Going back to your 20% figure, then, this doesn't actually seem too reflective of the actual differential we'd see between Sony and Microsoft's systems, because since Sony has a peak of 10.2 TB/s, that means you're actually saying Microsoft's GPU would perform at a 20% theoretical deficit of the 12.14 TB/s peak, or down to 9.7 TB/s (or another way of expressing it, around 9.7 TF). However, this isn't true
at all, because for starters we already have performance results that show this to be inaccurate: the academic benchmark of Photo Mode in Control, for example, shows the Series X GPU performing effectively 16% better than Sony's. Yes it's just Photo Mode but even in real game mode, the deficit in performance between PS5 and Series X is
nowhere near 20%, it seems to be more around 2% - 6% favoring Sony. This seems to roughly be the case for 3P multiplat performance so far where Sony wins out, never mind a few outliers.*
So then that leaves one (actually two) other area where PS5's faster GPU clockspeed would translate to faster caches that are actually effectively faster: Per-cycle and per-CU. And I mean that in terms of
single-CU per cycle (hence sticking to one rather than two). 10.275 TF/36 gives about 285.41 GF/s per CU, or about
282.65 GB/s L0$ bandwidth. OTOH, for Series X, 12.147 TF/52 gives around 233.596 GF/s per CU, or around
231.26 GB/s L0$ bandwidth. This is
kind of why I said a while ago that if PS5 is performing at peak GPU levels, for a Series X version of that game to run at similar levels, you would maybe need to saturate around 44 of the CUs given the GPU clock differences. However, this is also assuming the game is leveraging equal technologies on both systems; that extra CU headroom needed on Series X could either grow or shrink depending on what features the game uses on that platform that may not be present on PS5 (and vice-versa if there's something like say specific to PS5's GE not present on Series X that a game would need to use).

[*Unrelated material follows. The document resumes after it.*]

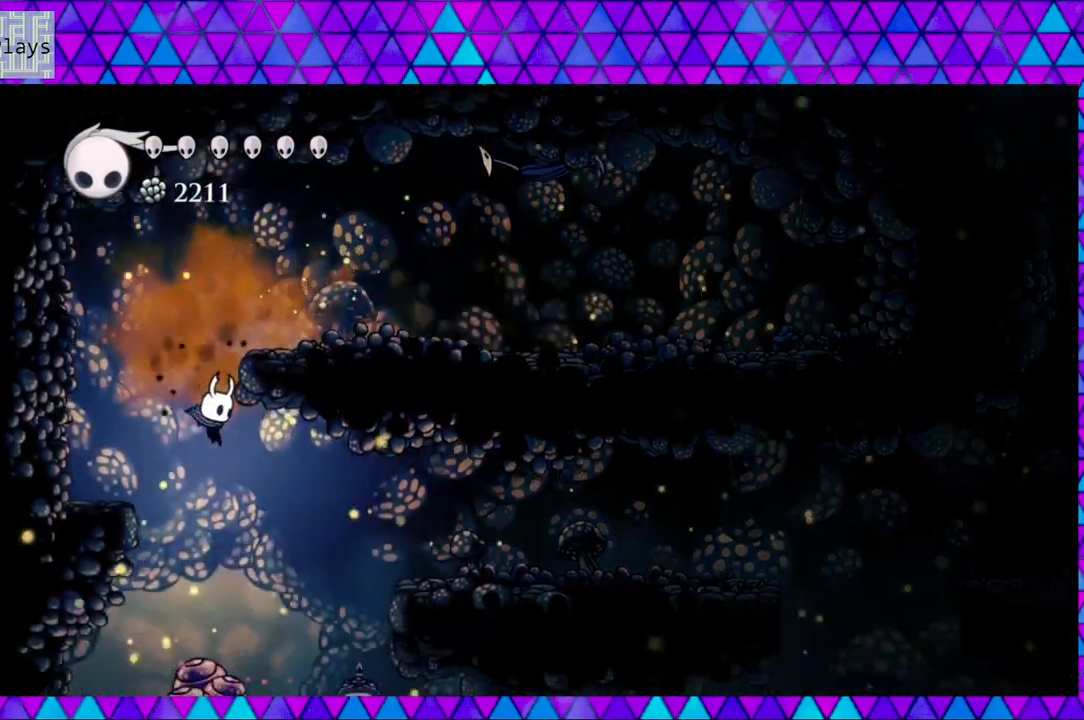
{"buttons": ["B", "DPAD_RIGHT"], "left_stick": "center", "right_stick": "center", "events": [[250, "B", "down"]]}
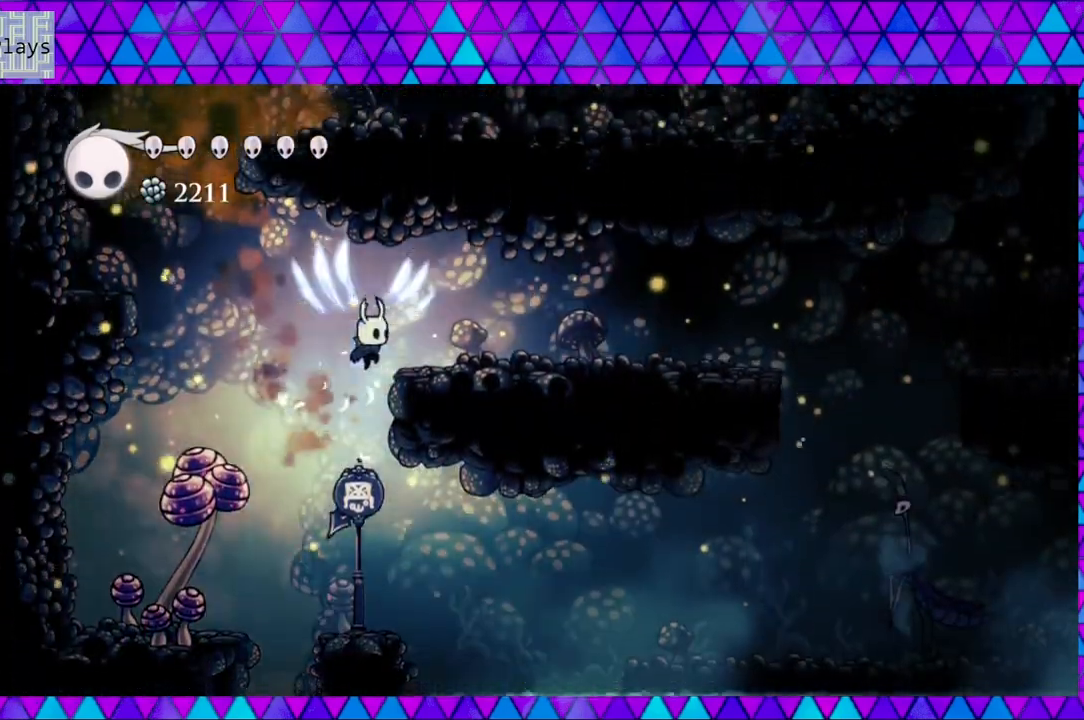
{"buttons": ["DPAD_RIGHT"], "left_stick": "center", "right_stick": "center", "events": [[133, "B", "up"]]}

I think in terms of the faster GPU cache bandwidths, these are the things Matt was alluding/referring to.
*
EDIT: Actually I went back and thought about this part some more, and figure that it might be higher than a 2%-6%. In practice currently the Series X might be underperforming relative its theoretical peak by around 15% - 16% or exactly what the actual raw difference in GPU capability between the two systems is.
However, I don't think that is primarily in favor of PS5 due to the cache scrubbers, for reasons I talk about here. Those would mainly aid in helping PS5 maintain its peak performance more consistently when it is really needed, but this early in the gen I'd suspect few games are really leveraging the scrubbers. Therefore I'd say the reasons for underperformance on Series X's side with a lot of the 3P games is (remember I'm an optimist here) probably due to unavailability of certain system OS/GDK tools, instability of certain GDK tools, and limited availability of some RDNA 2 features.
Though the latter part would be somewhat curious as a major reason IMHO since that's relying on outright featuresets to obtain a theoretical performance advantage that should just be readily accessible from raw generic hardware usage, so I'm leaning more on the other two reasons. We'll probably find out more on some of this from MS's tech presentation(s) this month.